Our results showed that an increase in PD-L1 gene copy number could be a novel prognostic and possible predictive biomarker for anti-PD-1/PD-L1 therapy in locally advanced cervical cancer.
尽管针对程序性死亡蛋白1(PD-1)及其配体(PD-L1)的免疫检查点抑制剂在包括宫颈癌在内的多种实体恶性肿瘤中已显示出有前景的结果,但将PD-L1免疫组化表达用作预测生物标志物以选择可能从此类治疗中获益的患者存在一些局限性。
研究局部晚期宫颈癌中PD-L1的蛋白表达、基因状态及其与临床结局的关系。
我们对2008年12月至2016年12月期间的123例局部晚期宫颈癌患者,采用荧光原位杂交(FISH)检测PD-L1基因拷贝数增加情况,并采用免疫组化检测PD-L1表达。
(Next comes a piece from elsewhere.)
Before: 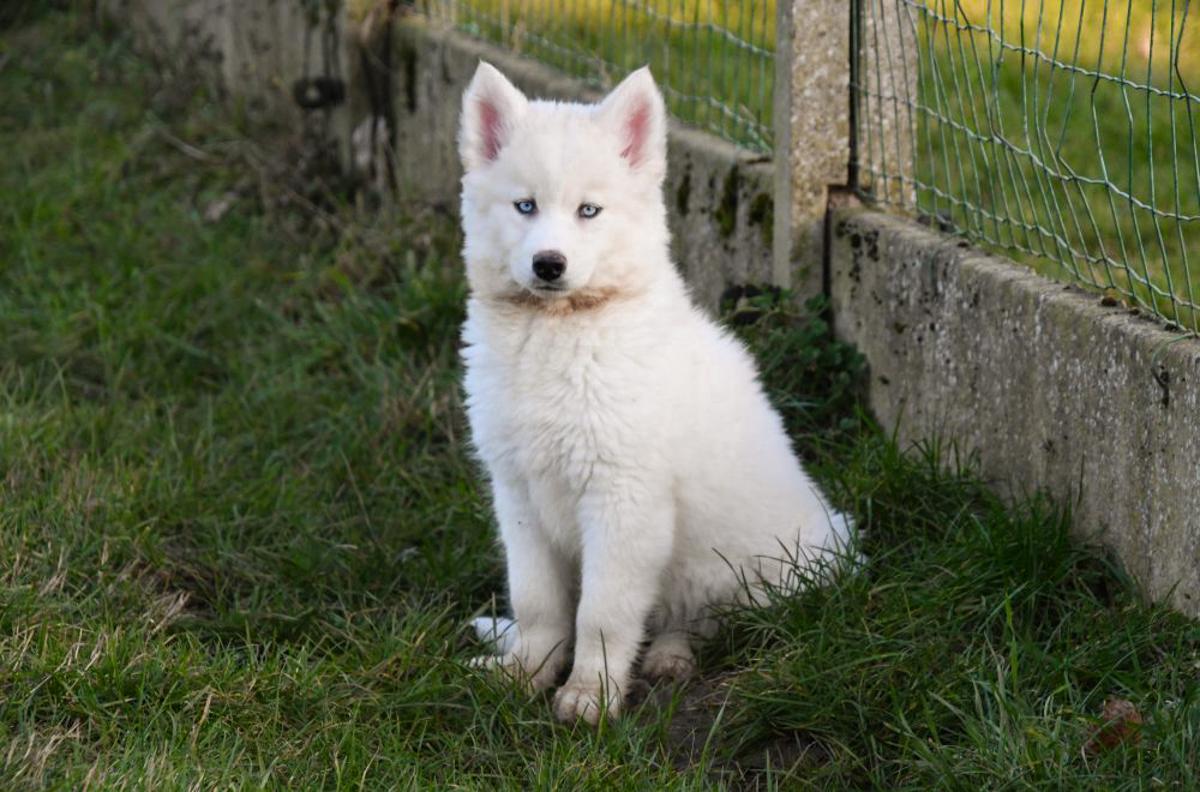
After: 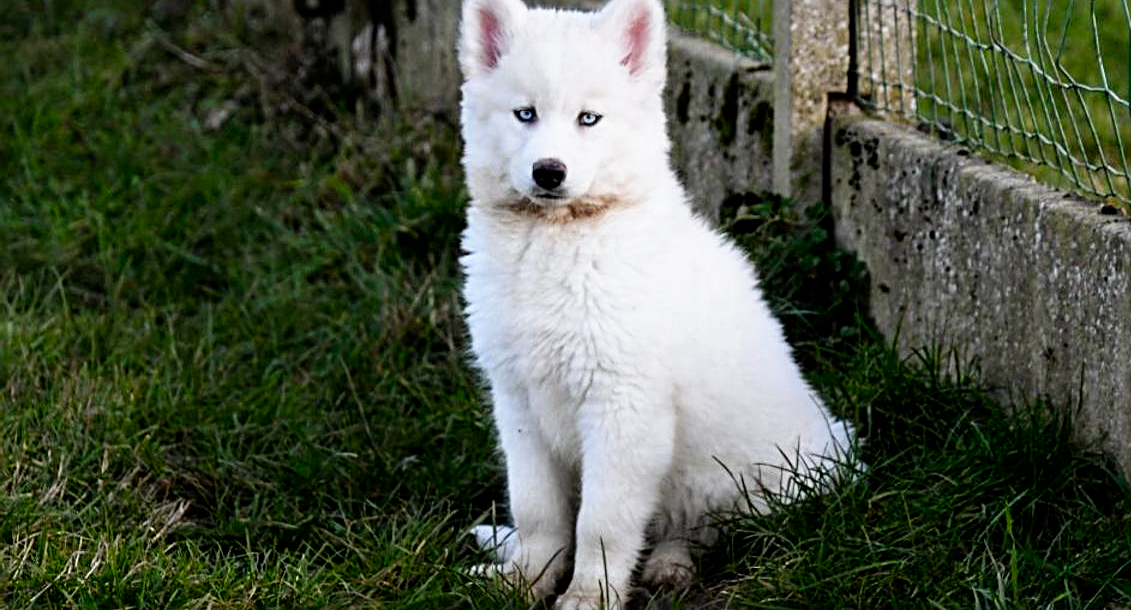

123例患者中,103例(83%)检测到PD-L1免疫组化表达。分别有7%和40%的病例检测到PD-L1基因扩增和多体性。PD-L1基因扩增和多体性分别在88%和68%的病例中与PD-L1免疫染色阳性(评分1+至3+)相关。临床上,PD-L1免疫阳性与诊断时宫旁浸润相关。相比之下,PD-L1多体性与宫旁浸润和国际妇产科联盟(FIGO)III-IV期相关,而PD-L1扩增与淋巴结转移相关。在多变量分析中,PD-L1扩增预示无复发生存期(RFS)较差(风险比[HR],5.68;95%置信区间[CI],1.98 - 16.28;p = 0.001),而PD-L1多体性预示局部复发率(LRR)较差(HR,4.13;95%CI,1.63 - 10.49;p = 0.003)。在Cox模型中,PD-L1免疫组化表达与较差结局无关。
我们的结果表明,PD-L1基因拷贝数增加可能是局部晚期宫颈癌抗PD-1/PD-L1治疗的一种新的预后和可能的预测生物标志物。